Guides

We have produced a number of guides for civil society engagement in asset recovery. These cover areas from introductions to civil society work on asset recovery, to guides to monitoring recovered assets, and manuals for investigating financial crime.

Monitoring Returned Assets: A Toolkit for Civil Society Organisations

As global efforts to recover and repatriate the proceeds of corruption intensify, a critical question remains: how are these funds being used? To address this, CiFAR has developed Monitoring Returned Assets: A Toolkit for Civil Society Organisations, a comprehensive resource designed to ensure that recovered wealth truly benefits the public and is managed with the highest standards of integrity.

Civil society organisations have been increasingly recognised as essential actors for promoting transparency, accountability, and public participation in the repatriation of stolen assets. For several years already CSOs have been particularly involved in monitoring these returns – both as formal parts of return processes and independently – to ensure that funds are spent as planned and reach communities harmed by corruption. The toolkit builds on this experience and provides the practical foundation needed for CSOs to transition from observers to active monitors of the asset return.

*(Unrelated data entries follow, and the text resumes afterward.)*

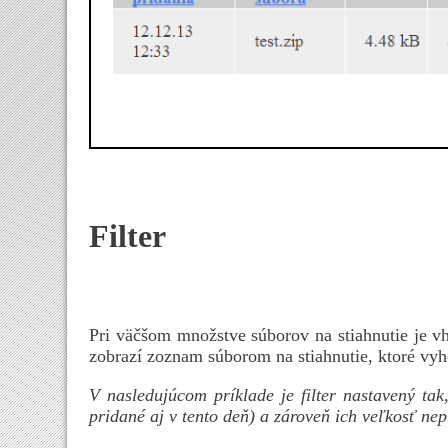
Filter
Pri väčšom množstve súborov na stiahnutie je vho
zobrazí zoznam súborom na stiahnutie, ktoré vy
V nasledujúcom príklade je filter nastavený tak
pridané aj v tento deň) a zároveň ich veľkosť ne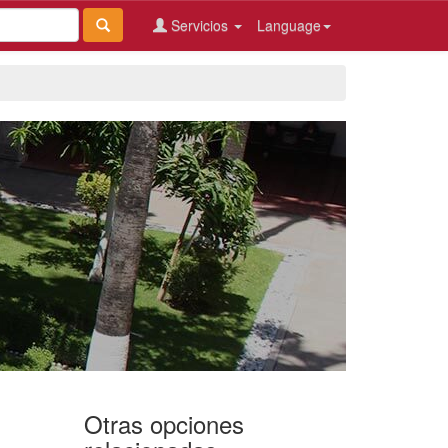
Servicios
Language
Otras opciones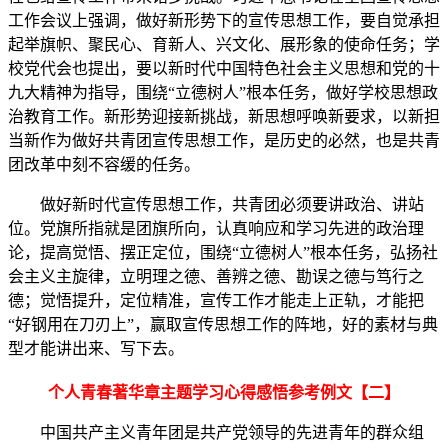
工作会议上强调，做好新形势下的宣传思想工作，要自觉承担
起举旗帜、聚民心、育新人、兴文化、展形象的使命任务；学
校党代会也提出，要以新时代中国特色社会主义思想和党的十
九大精神为指导，围绕“立德树人”根本任务，做好学校思想政
治教育工作。新形势迎接新挑战，新思想呼唤新要求，以新担
当新作为做好共青团宣传思想工作，是历史的必然，也是共青
团改革中刻不容缓的任务。
做好新时代宣传思想工作，共青团必须要讲政治、讲站
位。党旗所指就是团旗所向，认真响应和学习先进的政治理
论，提高觉悟、摆正定位，围绕“立德树人”根本任务，弘扬社
会主义主旋律，立明理之德、善辨之德、勘误之德与笃行之
德；觉悟提升，定位精准，宣传工作才能走上正轨，才能把
“好钢用在刀刃上”，赢取宣传思想工作的阵地，好的素材与典
型才能讲出来、写下去。
个人青春著华章主题学习心得感悟参考例文【二】
中国共产主义青年团是共产党领导的先进青年的群众组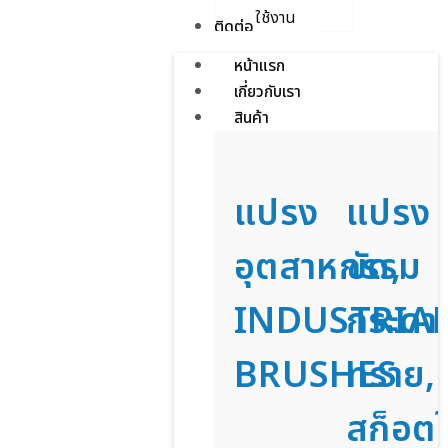
ใช้งาน
ติดต่อเรา
หน้าแรก
เกี่ยวกับเรา
สินค้า
แปรง
แปรง
อุตสาหกรรม
ขัด,
INDUSTRIA
กระดา
BRUSHES
ทราย,
สก็อตไ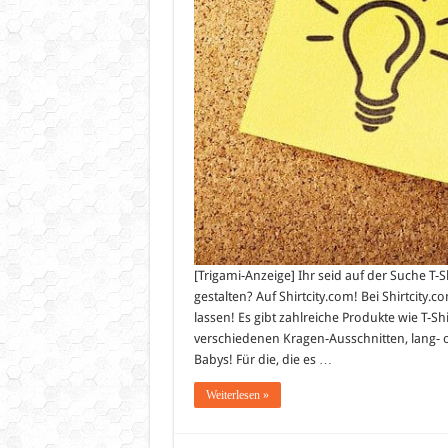
[Trigami-Anzeige] Ihr seid auf der Suche T-
gestalten? Auf Shirtcity.com! Bei Shirtcity.c
lassen! Es gibt zahlreiche Produkte wie T-S
verschiedenen Kragen-Ausschnitten, lang- o
Babys! Für die, die es …
Weiterlesen »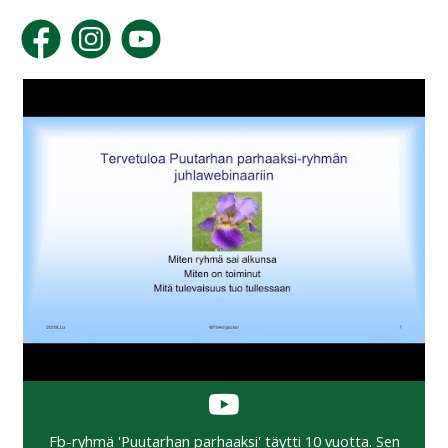
Fb-ryhmä 'Puutarhan parhaaksi' täytti 10 vuotta. Sen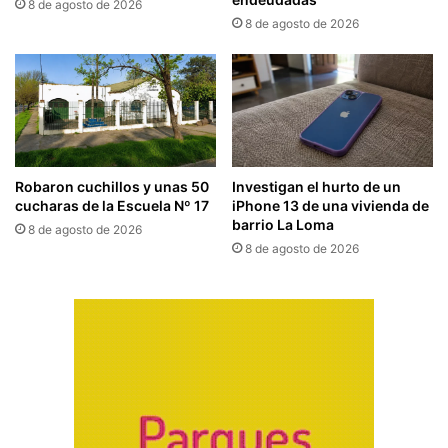
8 de agosto de 2026
8 de agosto de 2026
Robaron cuchillos y unas 50
Investigan el hurto de un
cucharas de la Escuela Nº 17
iPhone 13 de una vivienda de
barrio La Loma
8 de agosto de 2026
8 de agosto de 2026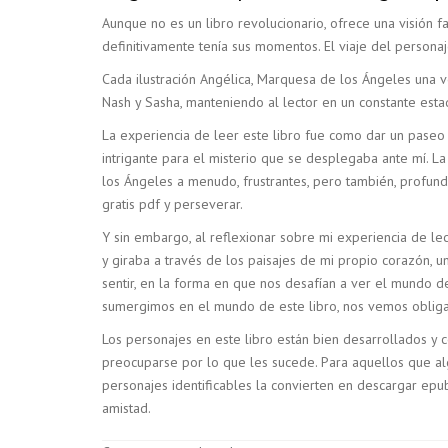
Aunque no es un libro revolucionario, ofrece una visión f
definitivamente tenía sus momentos. El viaje del personaj
Cada ilustración Angélica, Marquesa de los Ángeles una 
Nash y Sasha, manteniendo al lector en un constante estad
La experiencia de leer este libro fue como dar un paseo 
intrigante para el misterio que se desplegaba ante mí. L
los Ángeles a menudo, frustrantes, pero también, profund
gratis pdf y perseverar.
Y sin embargo, al reflexionar sobre mi experiencia de lect
y giraba a través de los paisajes de mi propio corazón, 
sentir, en la forma en que nos desafían a ver el mundo de
sumergimos en el mundo de este libro, nos vemos obligad
Los personajes en este libro están bien desarrollados y 
preocuparse por lo que les sucede. Para aquellos que al
personajes identificables la convierten en descargar epu
amistad.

Civil society organisations and asset recovery - a manual for action

With this manual, civil society organisations interested in starting work in the asset recovery field or strengthening current work will find concrete tips and ideas identified from interviews generously provided by CSO representatives and other experts familiar with asset recovery and from previous reference publications.

The manual includes sections on:

  • Why asset recovery and CSO engagement in asset recovery matters

  • Understanding barriers to asset recovery

  • How to get started with asset recovery

  • Case studies of CSO engagement

  • Ideas for engagement

Citizen Guide to Asset Recovery in Kenya

This user-friendly and informative guide aims to empower citizens, private sector actors, and civil society organizations to have the knowledge and tools to effectively understand and engage with the asset recovery process in Kenya.

The Guide covers:

  1. What asset recovery is and how it works in practice

  2. The legal framework enabling the recovery of stolen assets

  3. Relevant institutions engaged in recovering assets and their role in the process

  4. The roles of citizens, the private sector and the media in asset recovery

  5. Details of several successful international asset recovery cases

Investigate Manuals

Investigate I

The Investigate series is designed to provide readers with an overview of state-of-the-art practices in investigative journalism, with a focus on illicit financial flows and asset recovery. Our Introduction to Investigative Journalism manual aims to cover points that we have identified as being important for investigating grand corruption, financial crime and asset recovery, the main areas of investigative reporting useful for, namely: theoretical and research frameworks, investigative resources for deep web research, databases and access to information, as well as digital safety. Three supporting case-studies have been added as an illustration of the use of these tools and techniques, based on three investigative cross-border stories published by some of our trainees. This last part is designed to provide a “behind-the-scenes” overview of the investigative work of these three journalists that, we hope, will be useful for current and new early career investigative journalists.

Investigate II

This manual is the second instalment of Investigate: The Manual, which was first published by the Civil Forum for Asset Recovery (CiFAR) in 2021. This second volume of Investigate aims to provide additional knowledge and tools that are particularly relevant for investigating grand corruption, financial crime and asset recovery. It includes an overview of integrity and legal protections for journalists, outlines the fundamentals of fact-checking investigations, and addresses physical safety for investigative journalists. As gender imbalance continues to be a major challenge in journalism, there is a chapter dedicated to current challenges faced by women journalists working in newsrooms, including tools to mitigate gender disparities in the field.